In the Daily Mail, Ry Rivard reports what we
first reported here on Sustained Outrage yesterday — that Senate President
Earl Ray Tomblin, acting as governor, will later today announce plans for the
state Department of Environmental Protection to issue a limited set of
emergency rules on Marcellus drilling.
Following the
failure of any Marcellus legislation during this year’s regular legislative
session, Tomblin seemed
happy to basically do nothing on the issue. But then, Republican
gubernatorial candidate Bill Maloney last week called
for more regulation on Marcellus drilling (subscription required), saying
the rules were needed to ensure future investment by the industry.

About 100
people gathered on the state Capitol’s north steps on Monday to protest
Marcellus Shale drilling practices in West Virginia. Gazette photo by Chip
Ellis.
Also yesterday, state political leaders
continued their quest to lure a “cracker” plant to West Virginia, a move
supporters say would create hundreds of jobs and help turn the Marcellus into
an even bigger economic win for the state.

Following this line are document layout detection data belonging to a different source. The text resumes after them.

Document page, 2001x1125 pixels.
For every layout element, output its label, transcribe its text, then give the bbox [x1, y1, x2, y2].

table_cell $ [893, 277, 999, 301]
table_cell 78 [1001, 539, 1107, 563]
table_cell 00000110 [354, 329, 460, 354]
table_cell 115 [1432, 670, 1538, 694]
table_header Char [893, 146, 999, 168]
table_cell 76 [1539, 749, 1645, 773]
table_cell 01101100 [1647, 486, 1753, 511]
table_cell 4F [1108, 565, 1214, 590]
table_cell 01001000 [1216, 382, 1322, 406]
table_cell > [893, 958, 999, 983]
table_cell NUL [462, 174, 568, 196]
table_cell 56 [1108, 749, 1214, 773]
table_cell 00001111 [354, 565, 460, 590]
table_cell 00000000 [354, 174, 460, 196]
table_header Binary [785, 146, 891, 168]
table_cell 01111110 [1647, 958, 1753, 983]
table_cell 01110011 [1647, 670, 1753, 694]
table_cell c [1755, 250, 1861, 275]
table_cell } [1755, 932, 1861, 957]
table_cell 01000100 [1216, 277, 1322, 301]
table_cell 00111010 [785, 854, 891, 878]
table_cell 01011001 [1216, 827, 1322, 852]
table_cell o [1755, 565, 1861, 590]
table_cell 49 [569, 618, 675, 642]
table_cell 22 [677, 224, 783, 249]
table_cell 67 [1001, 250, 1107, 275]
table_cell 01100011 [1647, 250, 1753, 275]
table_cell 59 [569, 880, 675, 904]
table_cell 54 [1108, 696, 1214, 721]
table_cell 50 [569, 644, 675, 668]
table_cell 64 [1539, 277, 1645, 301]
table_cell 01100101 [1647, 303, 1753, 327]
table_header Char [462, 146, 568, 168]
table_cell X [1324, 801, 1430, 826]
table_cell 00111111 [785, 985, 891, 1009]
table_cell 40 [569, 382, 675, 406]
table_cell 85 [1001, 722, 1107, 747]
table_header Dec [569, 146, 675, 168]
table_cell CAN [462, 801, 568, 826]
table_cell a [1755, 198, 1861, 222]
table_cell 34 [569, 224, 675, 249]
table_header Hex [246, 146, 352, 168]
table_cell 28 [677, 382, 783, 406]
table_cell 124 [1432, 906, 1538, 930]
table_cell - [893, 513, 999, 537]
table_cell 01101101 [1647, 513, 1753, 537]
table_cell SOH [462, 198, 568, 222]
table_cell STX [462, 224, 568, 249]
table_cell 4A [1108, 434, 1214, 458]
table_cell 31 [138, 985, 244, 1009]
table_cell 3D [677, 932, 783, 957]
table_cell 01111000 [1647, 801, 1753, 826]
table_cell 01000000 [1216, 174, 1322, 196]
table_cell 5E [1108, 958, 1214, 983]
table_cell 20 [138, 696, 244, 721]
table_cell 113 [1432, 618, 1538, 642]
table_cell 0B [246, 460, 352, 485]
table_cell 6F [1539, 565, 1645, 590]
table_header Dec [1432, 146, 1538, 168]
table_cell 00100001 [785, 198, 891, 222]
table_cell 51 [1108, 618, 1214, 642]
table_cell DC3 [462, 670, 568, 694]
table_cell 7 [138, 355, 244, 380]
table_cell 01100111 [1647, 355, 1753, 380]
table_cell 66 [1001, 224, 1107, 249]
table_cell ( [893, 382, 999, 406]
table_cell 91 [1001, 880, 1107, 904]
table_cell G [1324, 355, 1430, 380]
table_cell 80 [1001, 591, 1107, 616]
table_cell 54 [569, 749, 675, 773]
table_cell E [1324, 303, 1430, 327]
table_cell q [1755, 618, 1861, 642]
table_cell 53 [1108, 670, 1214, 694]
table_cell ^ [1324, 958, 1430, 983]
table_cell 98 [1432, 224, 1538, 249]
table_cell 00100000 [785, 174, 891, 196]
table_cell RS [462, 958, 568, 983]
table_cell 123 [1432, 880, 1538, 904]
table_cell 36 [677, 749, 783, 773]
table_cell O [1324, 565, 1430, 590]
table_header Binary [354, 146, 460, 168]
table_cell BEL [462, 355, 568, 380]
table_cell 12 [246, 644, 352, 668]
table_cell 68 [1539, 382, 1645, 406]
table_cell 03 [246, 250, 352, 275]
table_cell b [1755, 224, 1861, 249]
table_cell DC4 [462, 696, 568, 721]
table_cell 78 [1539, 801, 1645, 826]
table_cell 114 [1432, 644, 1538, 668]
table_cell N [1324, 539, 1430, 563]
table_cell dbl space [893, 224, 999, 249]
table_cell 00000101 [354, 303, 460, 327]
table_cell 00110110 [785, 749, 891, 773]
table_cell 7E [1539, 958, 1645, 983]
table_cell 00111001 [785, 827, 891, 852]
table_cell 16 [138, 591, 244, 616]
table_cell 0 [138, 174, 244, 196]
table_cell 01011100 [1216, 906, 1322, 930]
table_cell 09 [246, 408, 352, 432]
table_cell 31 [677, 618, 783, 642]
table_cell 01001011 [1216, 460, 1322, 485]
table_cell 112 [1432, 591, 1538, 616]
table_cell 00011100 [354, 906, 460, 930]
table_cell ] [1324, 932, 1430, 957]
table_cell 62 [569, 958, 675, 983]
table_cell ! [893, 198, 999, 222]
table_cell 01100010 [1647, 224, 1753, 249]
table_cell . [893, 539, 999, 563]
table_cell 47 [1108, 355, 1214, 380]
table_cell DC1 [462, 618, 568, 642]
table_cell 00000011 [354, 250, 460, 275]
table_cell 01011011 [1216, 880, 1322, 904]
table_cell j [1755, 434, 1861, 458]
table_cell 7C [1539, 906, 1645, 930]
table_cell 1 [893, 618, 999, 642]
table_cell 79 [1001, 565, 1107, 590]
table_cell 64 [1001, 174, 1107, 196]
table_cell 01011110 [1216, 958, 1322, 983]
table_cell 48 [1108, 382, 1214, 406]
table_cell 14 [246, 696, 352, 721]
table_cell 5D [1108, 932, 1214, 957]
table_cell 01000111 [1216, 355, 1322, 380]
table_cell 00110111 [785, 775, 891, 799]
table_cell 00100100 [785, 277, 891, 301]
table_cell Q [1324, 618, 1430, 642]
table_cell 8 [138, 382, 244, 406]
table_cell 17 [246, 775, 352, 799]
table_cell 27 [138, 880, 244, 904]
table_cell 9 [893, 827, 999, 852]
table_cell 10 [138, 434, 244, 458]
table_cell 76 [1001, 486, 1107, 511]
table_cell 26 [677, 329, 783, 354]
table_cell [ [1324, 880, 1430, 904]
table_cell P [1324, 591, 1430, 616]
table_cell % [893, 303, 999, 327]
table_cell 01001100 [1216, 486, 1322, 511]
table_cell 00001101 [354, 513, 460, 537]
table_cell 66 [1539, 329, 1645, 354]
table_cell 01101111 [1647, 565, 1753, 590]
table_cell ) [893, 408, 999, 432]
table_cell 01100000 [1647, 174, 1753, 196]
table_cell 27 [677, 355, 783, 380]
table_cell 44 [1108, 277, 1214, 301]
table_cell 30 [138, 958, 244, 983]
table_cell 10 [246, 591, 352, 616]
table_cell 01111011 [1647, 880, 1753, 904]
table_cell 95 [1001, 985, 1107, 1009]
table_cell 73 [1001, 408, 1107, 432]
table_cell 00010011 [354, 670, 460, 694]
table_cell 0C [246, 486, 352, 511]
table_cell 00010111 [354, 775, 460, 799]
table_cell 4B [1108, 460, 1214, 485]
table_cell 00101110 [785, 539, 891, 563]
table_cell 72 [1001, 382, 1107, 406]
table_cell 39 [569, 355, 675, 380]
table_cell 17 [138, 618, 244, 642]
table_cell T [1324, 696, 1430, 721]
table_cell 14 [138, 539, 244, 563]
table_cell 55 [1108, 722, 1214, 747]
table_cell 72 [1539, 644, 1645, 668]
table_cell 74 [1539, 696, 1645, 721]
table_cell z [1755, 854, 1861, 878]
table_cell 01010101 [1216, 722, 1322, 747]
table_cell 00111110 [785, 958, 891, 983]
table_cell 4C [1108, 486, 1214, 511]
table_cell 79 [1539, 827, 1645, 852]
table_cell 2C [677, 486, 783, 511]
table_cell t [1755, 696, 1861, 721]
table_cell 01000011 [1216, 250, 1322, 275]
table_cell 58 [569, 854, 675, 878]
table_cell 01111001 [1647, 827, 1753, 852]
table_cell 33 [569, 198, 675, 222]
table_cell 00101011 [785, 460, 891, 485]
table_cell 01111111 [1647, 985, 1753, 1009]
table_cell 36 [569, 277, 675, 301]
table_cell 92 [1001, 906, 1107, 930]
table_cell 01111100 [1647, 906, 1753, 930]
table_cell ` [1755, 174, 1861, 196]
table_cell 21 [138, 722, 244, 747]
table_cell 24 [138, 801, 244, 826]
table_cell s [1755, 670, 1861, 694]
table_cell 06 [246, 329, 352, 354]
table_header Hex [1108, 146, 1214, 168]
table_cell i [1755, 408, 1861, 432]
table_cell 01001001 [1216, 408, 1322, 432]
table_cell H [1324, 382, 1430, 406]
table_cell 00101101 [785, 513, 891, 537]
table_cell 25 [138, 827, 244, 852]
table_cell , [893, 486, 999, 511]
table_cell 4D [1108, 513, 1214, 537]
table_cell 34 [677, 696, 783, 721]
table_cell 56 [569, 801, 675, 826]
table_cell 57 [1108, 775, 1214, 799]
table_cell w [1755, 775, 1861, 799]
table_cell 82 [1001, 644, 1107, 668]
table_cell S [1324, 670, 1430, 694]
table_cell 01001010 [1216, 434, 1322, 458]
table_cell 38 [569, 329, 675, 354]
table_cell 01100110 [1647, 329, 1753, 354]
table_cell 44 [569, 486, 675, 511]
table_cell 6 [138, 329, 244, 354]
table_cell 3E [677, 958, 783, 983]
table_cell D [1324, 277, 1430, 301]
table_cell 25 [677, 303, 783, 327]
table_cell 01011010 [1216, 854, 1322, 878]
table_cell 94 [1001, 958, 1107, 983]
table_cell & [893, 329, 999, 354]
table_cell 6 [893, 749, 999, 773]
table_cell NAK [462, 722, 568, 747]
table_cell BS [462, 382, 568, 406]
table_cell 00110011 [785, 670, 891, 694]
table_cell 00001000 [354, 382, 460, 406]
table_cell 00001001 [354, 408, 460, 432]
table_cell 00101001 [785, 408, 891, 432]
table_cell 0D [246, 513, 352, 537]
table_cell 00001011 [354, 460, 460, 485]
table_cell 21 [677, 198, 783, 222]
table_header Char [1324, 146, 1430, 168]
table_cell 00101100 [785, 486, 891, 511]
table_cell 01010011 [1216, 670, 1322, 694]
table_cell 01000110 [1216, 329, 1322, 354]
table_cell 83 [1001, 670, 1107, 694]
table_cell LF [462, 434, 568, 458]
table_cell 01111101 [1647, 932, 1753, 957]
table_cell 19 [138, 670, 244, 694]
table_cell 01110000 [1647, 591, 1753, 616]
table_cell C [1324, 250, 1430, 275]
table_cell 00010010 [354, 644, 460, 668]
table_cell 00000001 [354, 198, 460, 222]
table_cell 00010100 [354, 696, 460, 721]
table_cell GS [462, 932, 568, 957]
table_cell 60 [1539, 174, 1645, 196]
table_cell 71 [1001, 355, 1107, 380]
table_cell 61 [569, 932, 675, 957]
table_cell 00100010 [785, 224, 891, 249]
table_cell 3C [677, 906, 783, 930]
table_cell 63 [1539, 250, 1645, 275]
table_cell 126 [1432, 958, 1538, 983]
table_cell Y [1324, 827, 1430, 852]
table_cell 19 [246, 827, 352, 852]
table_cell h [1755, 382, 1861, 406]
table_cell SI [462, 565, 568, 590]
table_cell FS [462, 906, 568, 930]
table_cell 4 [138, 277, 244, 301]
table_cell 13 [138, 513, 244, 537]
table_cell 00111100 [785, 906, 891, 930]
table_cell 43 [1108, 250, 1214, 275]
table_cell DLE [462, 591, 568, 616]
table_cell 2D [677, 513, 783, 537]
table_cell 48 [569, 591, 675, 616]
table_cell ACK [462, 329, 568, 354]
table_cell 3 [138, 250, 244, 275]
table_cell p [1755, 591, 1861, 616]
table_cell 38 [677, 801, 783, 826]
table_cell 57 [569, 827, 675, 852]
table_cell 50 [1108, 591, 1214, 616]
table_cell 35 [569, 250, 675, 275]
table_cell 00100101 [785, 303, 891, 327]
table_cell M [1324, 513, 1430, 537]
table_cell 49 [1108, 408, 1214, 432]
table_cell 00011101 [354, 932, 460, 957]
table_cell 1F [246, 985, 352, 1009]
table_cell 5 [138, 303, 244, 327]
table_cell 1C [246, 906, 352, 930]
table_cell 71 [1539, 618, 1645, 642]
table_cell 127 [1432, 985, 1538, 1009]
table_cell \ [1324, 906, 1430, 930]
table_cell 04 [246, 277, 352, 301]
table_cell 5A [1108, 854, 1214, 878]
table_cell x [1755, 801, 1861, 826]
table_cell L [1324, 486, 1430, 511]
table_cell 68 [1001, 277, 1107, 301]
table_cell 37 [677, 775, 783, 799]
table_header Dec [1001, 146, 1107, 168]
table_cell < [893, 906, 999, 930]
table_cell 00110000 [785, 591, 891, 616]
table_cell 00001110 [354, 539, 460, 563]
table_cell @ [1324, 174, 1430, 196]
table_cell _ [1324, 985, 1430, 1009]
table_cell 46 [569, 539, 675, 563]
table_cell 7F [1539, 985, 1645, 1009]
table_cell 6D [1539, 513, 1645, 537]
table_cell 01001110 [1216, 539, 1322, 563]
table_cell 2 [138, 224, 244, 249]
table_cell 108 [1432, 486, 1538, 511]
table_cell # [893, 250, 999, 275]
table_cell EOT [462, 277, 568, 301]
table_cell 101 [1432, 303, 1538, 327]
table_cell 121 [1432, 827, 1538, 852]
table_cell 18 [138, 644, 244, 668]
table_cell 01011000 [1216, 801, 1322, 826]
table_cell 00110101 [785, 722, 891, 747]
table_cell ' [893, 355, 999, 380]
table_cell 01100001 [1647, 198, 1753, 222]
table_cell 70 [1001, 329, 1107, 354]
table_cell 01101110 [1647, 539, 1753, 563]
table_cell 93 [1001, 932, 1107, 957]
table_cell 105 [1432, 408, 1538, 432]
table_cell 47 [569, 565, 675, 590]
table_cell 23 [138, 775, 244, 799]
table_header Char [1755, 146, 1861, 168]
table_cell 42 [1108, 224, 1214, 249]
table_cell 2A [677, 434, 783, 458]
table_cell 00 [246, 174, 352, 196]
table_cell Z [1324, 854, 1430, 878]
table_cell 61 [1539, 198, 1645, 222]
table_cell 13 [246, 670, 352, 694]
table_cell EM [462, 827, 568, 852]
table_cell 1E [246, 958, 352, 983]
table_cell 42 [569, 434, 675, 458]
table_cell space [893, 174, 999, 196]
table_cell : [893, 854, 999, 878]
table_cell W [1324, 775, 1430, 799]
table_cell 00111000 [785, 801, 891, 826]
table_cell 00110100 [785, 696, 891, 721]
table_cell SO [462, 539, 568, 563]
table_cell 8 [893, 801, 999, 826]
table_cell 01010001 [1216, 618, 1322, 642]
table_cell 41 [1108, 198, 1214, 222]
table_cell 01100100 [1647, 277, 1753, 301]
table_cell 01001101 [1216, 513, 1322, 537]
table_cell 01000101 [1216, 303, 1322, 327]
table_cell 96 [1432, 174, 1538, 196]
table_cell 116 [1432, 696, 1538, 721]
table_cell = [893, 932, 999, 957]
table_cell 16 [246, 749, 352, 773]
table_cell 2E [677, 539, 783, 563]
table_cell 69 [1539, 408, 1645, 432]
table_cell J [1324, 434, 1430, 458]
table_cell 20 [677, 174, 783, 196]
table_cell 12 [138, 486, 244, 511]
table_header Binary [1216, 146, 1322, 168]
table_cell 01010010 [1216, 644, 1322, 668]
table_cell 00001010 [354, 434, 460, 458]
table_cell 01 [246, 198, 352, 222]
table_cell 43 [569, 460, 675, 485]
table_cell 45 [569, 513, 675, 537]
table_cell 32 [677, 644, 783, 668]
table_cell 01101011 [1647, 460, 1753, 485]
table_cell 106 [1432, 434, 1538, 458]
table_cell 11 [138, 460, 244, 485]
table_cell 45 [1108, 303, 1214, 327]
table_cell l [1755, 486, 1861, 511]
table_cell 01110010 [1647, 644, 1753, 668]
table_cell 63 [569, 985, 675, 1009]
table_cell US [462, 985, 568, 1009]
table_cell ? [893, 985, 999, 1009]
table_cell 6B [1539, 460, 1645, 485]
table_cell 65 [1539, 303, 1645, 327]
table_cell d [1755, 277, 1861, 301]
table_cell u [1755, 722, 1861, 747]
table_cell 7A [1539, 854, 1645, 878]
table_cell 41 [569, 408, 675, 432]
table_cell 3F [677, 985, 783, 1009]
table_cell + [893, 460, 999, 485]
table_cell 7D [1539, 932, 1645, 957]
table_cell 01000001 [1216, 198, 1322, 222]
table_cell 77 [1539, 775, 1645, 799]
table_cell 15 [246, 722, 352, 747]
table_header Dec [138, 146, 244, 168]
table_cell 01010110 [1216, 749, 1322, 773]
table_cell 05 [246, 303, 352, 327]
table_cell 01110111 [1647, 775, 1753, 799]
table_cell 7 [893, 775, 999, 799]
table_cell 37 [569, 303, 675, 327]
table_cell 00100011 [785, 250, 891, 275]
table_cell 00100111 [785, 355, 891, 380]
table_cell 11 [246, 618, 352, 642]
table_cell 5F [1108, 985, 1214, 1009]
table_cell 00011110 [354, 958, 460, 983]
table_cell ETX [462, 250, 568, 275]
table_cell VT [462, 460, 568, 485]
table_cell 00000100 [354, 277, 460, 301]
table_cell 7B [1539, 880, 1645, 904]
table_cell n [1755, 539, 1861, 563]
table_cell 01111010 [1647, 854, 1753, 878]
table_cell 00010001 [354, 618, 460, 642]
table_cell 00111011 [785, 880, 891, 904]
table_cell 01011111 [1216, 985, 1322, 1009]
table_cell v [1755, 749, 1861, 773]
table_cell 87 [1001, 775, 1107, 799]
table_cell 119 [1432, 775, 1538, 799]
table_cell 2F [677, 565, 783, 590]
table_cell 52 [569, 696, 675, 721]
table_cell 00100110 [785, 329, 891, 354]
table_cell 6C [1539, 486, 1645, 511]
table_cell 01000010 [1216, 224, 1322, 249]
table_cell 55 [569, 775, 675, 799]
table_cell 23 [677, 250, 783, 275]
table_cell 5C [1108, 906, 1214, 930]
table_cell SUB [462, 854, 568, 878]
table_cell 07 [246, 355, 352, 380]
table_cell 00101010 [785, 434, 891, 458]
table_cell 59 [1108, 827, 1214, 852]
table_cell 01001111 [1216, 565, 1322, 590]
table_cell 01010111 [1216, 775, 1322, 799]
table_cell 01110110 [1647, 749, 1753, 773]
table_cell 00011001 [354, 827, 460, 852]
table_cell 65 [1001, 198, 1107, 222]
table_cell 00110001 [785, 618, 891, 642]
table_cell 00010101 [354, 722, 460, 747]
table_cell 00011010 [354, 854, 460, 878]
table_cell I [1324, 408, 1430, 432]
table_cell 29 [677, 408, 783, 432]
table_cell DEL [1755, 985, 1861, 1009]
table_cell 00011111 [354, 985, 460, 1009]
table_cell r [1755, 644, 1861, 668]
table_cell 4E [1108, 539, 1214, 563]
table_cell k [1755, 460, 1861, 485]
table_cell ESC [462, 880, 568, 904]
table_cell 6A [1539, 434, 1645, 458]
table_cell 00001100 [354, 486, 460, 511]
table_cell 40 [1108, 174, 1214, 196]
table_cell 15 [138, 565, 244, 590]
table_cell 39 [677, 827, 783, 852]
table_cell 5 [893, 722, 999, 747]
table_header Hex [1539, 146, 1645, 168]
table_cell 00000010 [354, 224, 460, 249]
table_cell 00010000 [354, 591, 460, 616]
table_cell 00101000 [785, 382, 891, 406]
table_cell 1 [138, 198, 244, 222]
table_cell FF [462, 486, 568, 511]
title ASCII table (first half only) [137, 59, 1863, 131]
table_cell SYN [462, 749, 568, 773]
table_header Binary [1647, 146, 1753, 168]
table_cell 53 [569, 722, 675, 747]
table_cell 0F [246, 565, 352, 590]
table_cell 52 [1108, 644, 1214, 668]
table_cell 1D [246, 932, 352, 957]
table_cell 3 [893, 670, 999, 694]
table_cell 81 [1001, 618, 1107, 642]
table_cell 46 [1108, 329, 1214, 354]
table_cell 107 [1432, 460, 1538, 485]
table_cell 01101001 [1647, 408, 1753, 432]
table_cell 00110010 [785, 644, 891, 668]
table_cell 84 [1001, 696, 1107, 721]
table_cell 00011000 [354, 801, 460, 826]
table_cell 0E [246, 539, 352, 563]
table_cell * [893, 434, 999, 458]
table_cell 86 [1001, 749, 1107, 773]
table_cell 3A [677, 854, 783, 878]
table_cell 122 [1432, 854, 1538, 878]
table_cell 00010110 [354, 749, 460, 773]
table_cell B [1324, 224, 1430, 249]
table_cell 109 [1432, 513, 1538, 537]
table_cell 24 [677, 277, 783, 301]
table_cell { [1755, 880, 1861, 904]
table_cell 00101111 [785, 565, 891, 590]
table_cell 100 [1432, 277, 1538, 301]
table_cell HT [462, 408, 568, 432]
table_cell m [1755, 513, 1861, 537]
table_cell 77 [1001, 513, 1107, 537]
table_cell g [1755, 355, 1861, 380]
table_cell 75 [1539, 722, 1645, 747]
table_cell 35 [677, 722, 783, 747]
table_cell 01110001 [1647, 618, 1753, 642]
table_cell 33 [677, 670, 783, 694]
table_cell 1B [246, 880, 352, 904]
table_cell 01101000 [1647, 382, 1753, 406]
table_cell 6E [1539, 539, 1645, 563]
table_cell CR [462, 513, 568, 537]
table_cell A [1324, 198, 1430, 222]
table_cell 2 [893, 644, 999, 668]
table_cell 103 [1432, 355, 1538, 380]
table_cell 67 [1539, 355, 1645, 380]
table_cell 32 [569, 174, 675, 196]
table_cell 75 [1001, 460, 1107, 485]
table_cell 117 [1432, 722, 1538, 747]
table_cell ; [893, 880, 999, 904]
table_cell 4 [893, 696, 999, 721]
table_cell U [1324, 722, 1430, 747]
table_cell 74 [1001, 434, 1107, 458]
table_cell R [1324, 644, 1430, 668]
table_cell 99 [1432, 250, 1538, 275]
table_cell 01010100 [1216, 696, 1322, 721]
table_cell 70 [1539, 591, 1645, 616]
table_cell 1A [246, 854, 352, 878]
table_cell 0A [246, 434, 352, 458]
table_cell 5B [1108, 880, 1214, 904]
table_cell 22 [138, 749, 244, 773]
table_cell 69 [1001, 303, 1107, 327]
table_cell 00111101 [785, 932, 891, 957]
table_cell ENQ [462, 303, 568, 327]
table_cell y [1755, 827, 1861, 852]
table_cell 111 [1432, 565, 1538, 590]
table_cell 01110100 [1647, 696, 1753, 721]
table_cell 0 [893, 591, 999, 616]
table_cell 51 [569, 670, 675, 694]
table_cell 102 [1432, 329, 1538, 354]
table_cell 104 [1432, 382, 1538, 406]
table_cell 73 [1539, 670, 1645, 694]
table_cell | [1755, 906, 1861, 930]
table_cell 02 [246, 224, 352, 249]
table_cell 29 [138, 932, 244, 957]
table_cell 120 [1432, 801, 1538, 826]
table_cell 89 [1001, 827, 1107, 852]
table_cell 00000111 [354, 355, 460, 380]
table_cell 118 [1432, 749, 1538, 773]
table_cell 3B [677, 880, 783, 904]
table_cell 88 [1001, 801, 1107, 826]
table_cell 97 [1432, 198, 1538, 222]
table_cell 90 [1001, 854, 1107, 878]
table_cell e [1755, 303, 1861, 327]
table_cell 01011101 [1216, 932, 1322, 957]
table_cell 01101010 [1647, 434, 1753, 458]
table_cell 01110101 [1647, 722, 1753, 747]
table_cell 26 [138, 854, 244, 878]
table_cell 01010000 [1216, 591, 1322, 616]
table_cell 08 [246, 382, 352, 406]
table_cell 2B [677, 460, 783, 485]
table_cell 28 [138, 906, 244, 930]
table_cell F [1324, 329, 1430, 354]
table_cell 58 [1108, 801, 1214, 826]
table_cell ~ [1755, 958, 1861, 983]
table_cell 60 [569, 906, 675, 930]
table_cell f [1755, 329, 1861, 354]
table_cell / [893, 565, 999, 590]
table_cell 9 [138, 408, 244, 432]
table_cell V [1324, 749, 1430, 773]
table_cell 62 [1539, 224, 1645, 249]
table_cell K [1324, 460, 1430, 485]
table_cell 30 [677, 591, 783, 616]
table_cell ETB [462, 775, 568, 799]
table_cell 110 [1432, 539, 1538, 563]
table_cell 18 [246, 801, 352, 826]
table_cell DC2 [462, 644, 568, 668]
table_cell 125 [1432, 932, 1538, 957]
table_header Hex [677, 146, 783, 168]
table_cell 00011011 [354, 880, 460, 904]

We’ve yet to really hear any state political
leaders ask any serious questions, though, about whether this Marcellus boom is
really a good thing for the state.
That’s despite concerns already spelled out here
and here
about whether the jobs and economic gains would really be that great or that
long-term.
And no one in West Virginia seems at all
interested in talking about whether a huge increase in oil and gas drilling is
really that good of a thing if the world is trying to find a way to deal with
the climate crisis (see here,
here
and here).
But beyond even that, shouldn’t West Virginia
leaders who are pressing with all their might to boost drilling consider the
recent reports by The New York Times that perhaps the Marcellus reserves aren’t
exactly as they’re being sold the investors, politicians and the public? Check
out those reports here, here
and here.
Among other things, the Times reported:
Natural gas companies have been placing
enormous bets on the wells they are drilling, saying they will deliver big
profits and provide a vast new source of energy for the United States.
But the gas may not be as easy and cheap
to extract from shale formations deep underground as the companies are saying,
according to hundreds of industry e-mails and internal documents and an
analysis of data from thousands of wells.
In the e-mails, energy executives,
industry lawyers, state geologists and market analysts voice skepticism about
lofty forecasts and question whether companies are intentionally, and even
illegally, overstating the productivity of their wells and the size of their
reserves. Many of these e-mails also suggest a view that is in stark contrast
to more bullish public comments made by the industry, in much the same way that
insiders have raised doubts about previous financial bubbles.
“Money is pouring in” from investors even
though shale gas is “inherently unprofitable,” an analyst from PNC Wealth
Management, an investment company, wrote to a contractor in a February e-mail.